[Text excerpt — start]

In a review of several empirical studies, Alssadek and Benhin (2023, pp. 3-4) examine some major works carried out in 2019, 2020, 2021, and 2022 on resource abundance and economic growth in Africa. In 2019, one of these studies – based on panel data and others from 1970 to 2014 - found that ‘total natural resources rent significantly decreased economic growth’ in ‘21 SSA countries rich in natural resources’. In another case, 1998-2016 panel data and others from 22 SSA countries endowed with natural resources were studied. The results were that ‘natural resource rents have a significant positive impact on economic growth’. But in 2020 when 1990-2013 panel data and others from 22 African countries were studied, it was found that resource intensity adversely affect economic growth’. In 2021, 1990-2017 panel data and others from 43 SSA countries were studied. ‘Natural resource rents, oil rents, and gas rents’, the study found, ‘significantly decreased GDP per capita growth’.

The review of Dutch disease effects by Alssadek and Benhin (2023, pp. 3-4) show that, in one 2014 case, using panel and other data from 1970-2010 in 6 African oil-exporting countries, ‘oil revenues have an adverse effect on the manufacturing sector’. Three years later a study of Algeria, using time series and other data from 1960-2013, found that ‘oil boom significantly reduced output of the manufacturing sector’. Alssadek and Benhin (2023) work also reviewed a 2014 study of 49 African countries using 1975-2005 panel and other data on natural resources and institutions. That study shows that ‘oil wealth harms democracy’ (Alssadek and Benhin, 2023, p.7). Likewise, a 2022 study of 39 SSA countries’ panel and other data for the 2005-2019 period showed that ‘all natural resource variables significantly weaken all institutional indicators’ (Alssadek and Benhin, 2023, p.8). In these studies, Alssadek and Benhin, consider studies of several resources.

But, as the oil sector is the largest – some 90% - of all these resources, Michael Ross has put the case for replacing the generic name – ‘resource curse’ - with the more precise, Oil Curse (see, Ross, 2012, p. 1). The countries afflicted by the oil curse are, indeed, so accursed because they produce oil and because this oil is imported by other countries. In turn, it has been suggested that, if, the US, for example, simply stopped buying oil from these countries, the problem can be addressed. That simplistic answer does not take into account the logic of the market. Oil is a fungible commodity. If one supplier is shut out others would be found. The solution, then, is to address the problem directly.

For Ross (2012, pp. 4-5, 7-8), the story starts in the 1970s when the state started to nationalise big oil companies. But this gave rise to the problem of scale, stability, and secrecy. As long as the global market was ready to pay a steady flow of oil revenue allowed the ruling dispensation to maintain political stability. Scale, according to Ross, buys or buries dissent. More money gives more leverage to oil states to be intolerant of dissent. As their source of money is oil revenues, not taxes, oil states also become undemocratic. Price instability creates fiscal problems, monetary problems, and all the other features combine to cause factor allocation problems (inflated local currency, shrinking of the manufacturing and agricultural sectors), and secrecy creates problems of inequity.

[Text excerpt — finish]

**Task to carry out**
Answer these questions using the resource-curse excerpt above.
1. Which three kinds of rents did the 2021 study of 43 SSA countries find significantly decreased GDP per capita growth?
2. What span of years did the data in the study of Algeria cover?
3. What share of all the resources does the oil sector make up?

[Source material — start]

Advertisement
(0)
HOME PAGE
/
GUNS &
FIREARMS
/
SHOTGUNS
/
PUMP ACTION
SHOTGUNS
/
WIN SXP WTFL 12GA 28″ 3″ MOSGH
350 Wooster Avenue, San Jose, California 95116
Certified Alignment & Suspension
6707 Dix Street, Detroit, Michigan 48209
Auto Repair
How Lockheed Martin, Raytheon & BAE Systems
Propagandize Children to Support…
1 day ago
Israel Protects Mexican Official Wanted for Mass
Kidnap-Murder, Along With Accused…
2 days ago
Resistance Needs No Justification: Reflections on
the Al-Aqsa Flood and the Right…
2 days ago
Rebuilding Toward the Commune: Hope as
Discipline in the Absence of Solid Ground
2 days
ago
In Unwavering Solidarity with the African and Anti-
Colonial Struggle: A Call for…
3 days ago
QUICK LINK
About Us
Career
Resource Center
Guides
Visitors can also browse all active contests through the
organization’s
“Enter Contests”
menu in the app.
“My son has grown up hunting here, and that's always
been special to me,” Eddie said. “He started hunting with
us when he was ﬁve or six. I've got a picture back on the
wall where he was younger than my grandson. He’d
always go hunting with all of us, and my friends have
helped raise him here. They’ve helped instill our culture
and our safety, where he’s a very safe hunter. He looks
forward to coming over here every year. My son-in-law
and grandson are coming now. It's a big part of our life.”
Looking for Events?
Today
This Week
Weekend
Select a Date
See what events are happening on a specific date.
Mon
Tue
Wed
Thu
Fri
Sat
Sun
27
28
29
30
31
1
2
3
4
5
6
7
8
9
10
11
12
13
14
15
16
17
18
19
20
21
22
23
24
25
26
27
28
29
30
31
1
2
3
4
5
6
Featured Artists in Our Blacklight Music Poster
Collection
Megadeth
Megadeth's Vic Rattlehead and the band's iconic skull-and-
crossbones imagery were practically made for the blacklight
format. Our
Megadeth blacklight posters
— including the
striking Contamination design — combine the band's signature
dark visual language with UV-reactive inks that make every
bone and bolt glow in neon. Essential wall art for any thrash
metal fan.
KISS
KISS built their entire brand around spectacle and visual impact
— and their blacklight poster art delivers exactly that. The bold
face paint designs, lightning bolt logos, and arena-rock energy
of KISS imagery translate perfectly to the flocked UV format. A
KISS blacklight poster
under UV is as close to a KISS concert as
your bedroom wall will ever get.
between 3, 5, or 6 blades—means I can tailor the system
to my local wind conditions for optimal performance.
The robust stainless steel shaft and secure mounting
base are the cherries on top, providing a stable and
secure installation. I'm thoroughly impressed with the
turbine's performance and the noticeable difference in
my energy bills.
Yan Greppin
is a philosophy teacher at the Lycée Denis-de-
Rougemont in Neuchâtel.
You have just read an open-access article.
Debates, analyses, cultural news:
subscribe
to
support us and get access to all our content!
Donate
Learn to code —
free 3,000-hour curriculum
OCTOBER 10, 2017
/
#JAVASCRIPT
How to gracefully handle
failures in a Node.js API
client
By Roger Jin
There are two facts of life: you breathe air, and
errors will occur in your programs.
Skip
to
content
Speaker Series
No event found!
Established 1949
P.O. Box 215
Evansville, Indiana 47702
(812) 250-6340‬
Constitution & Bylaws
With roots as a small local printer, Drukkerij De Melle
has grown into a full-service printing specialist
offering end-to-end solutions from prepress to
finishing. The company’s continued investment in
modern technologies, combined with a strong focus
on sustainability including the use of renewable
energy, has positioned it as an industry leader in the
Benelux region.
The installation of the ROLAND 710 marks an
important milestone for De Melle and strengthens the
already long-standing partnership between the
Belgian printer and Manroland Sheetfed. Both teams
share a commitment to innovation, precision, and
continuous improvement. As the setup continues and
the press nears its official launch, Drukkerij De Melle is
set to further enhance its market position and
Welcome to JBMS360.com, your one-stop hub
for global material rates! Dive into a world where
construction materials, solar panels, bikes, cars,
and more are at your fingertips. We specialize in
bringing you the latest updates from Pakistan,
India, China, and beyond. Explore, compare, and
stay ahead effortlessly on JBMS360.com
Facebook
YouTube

[Source material — finish]
[Source material — start]

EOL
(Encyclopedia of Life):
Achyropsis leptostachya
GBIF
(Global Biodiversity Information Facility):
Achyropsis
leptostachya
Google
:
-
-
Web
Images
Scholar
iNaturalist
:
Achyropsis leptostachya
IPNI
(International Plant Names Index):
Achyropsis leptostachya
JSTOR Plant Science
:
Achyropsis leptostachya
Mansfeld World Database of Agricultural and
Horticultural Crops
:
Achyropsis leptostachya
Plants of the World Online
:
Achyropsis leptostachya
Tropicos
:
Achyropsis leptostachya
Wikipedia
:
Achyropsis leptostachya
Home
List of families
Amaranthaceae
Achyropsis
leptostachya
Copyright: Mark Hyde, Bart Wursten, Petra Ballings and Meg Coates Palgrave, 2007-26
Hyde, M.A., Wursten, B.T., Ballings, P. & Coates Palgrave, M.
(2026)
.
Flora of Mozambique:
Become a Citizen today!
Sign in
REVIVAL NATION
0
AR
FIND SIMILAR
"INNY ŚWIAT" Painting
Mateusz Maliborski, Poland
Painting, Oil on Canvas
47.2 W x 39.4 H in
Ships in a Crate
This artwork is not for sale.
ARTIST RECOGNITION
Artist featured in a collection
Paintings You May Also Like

[Source material — finish]

**Task result**
1. Natural resource rents, oil rents, and gas rents.
2. 1960-2013.
3. Some 90%.